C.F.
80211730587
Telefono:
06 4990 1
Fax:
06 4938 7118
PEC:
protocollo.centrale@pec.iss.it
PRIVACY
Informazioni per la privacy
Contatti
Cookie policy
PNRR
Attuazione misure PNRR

[TASK ITEM] Please rename "PNRR" to "NRRP" throughout these lines, leaving everything else unchanged.

[RESPONSE TO THIS TASK]
C.F.
80211730587
Telefono:
06 4990 1
Fax:
06 4938 7118
PEC:
protocollo.centrale@pec.iss.it
PRIVACY
Informazioni per la privacy
Contatti
Cookie policy
NRRP
Attuazione misure NRRP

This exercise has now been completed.